Article first published online: 18 OCT 2011
© 2011 The Authors Monthly Notices of the Royal Astronomical Society © 2011 RAS
Monthly Notices of the Royal Astronomical Society: Letters
Volume 418, Issue 1, pages L129–L132, November 2011
How to Cite
Körding, E. G., Knigge, C., Tzioumis, T. and Fender, R. (2011), Detection of radio emission from a nova-like cataclysmic variable: evidence of jets?. Monthly Notices of the Royal Astronomical Society: Letters, 418: L129–L132. doi: 10.1111/j.1745-3933.2011.01158.x
- Issue published online: 10 NOV 2011
- Article first published online: 18 OCT 2011
- Accepted 2011 September 12. Received 2011 September 1; in original form 2011 April 26
- novae, cataclysmic variables;
- ISM: jets and outflows;
- radio continuum: stars
Jets have been detected in many accreting compact objects, and recently indications for jets have finally been found for transient cataclysmic variables (dwarf novae).
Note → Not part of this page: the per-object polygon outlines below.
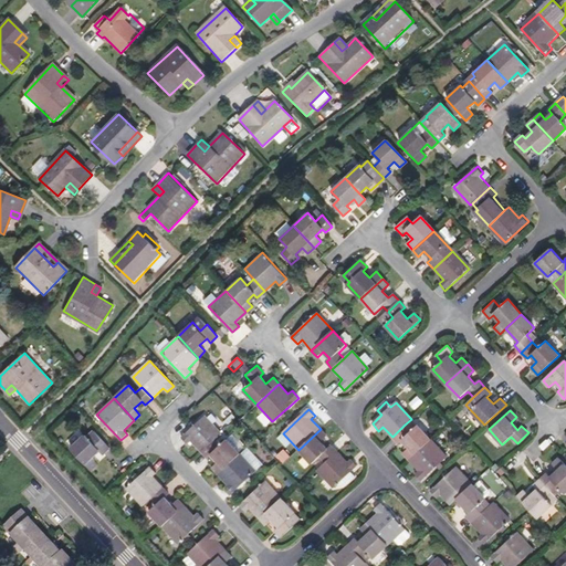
[(257,418),(265,427),(271,421),(262,412),(257,418)]
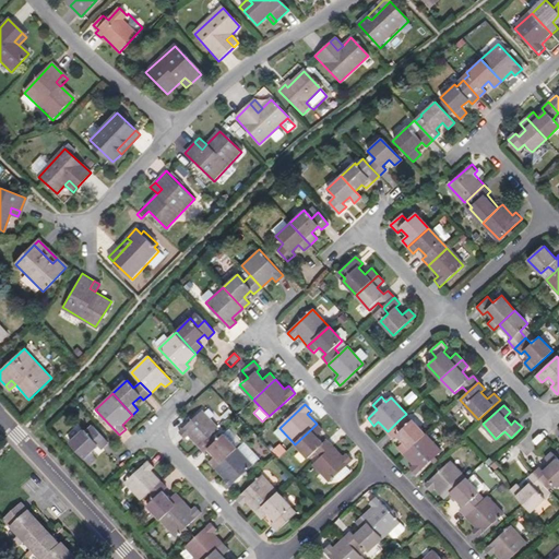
[(210,435),(218,428),(202,409),(178,431),(185,439),(189,436),(199,445),(210,435)]
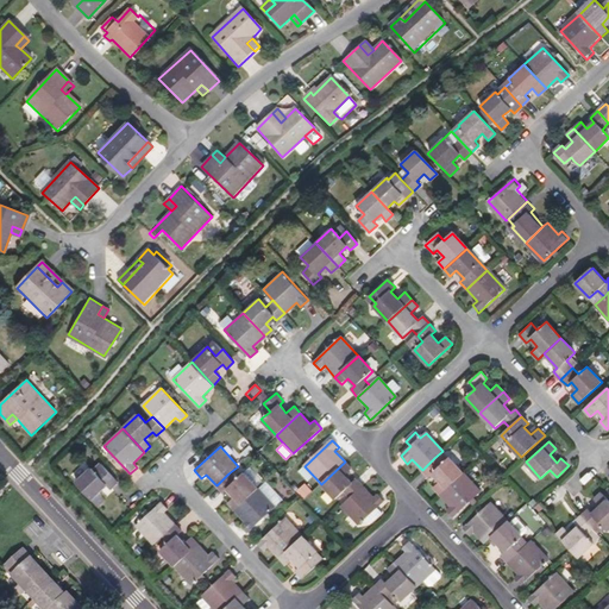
[(440,494),(464,472),(450,458),(441,466),(434,458),(422,470),(428,478),(433,473),(440,482),(433,488),(440,494)]
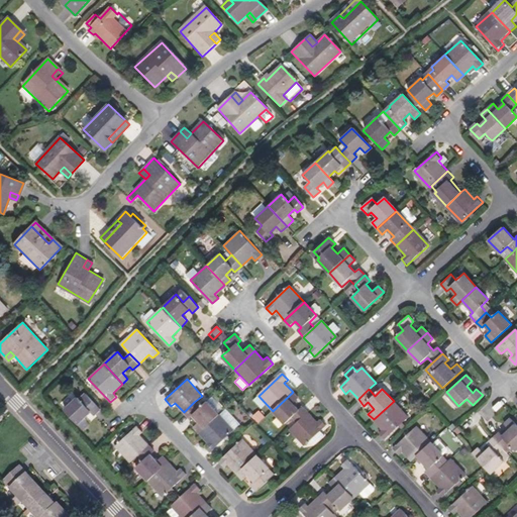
[(308,413),(303,407),(299,410),(293,403),(299,398),(293,392),(273,411),(285,424),(293,417),(298,423),(308,413)]
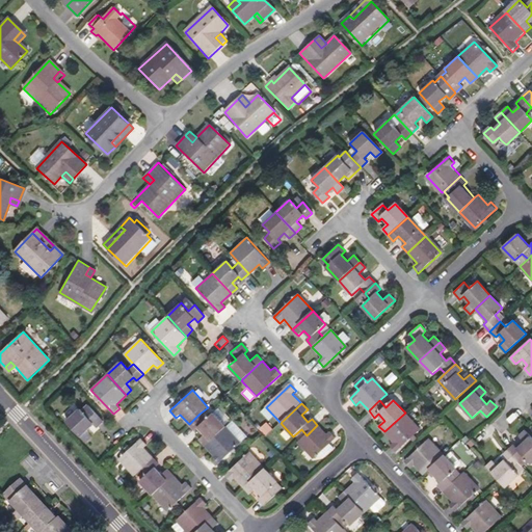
[(95,427),(101,421),(86,404),(80,410),(79,408),(65,421),(83,441),(89,435),(84,430),(91,424),(95,427)]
However, so far, there have been no convincing reports of radio emission from white dwarfs undergoing stable disc accretion at a high rate, the so-called nova-like variables. Here, we present the first reproducible radio detection of a nova-like cataclysmic variable. The accretion rate and the distance of the detected source V3885 Sgr are comparable to the dwarf nova SS Cyg during its plateau phase. The detected radio emission is also of a similar level, although the source seems to show a steep spectrum. Besides V3885 Sgr, we have also observed IX Vel as well as reanalysed the available data for AC Cnc. Due to dynamic range limitations for IX Vel, we were not able to reach the required sensitivity and only obtained an upper limit. For AC Cnc we cannot confirm the previous detection. We discuss the detection of V3885 Sgr in the context of other types of accreting objects and conclude that the most likely source of the radio emission is optically thin synchrotron emission originating in a jet. Thus, tentative evidence for jets has now been found in both steady and transient CVs, making a universal connection between disc accretion and jet formation possible.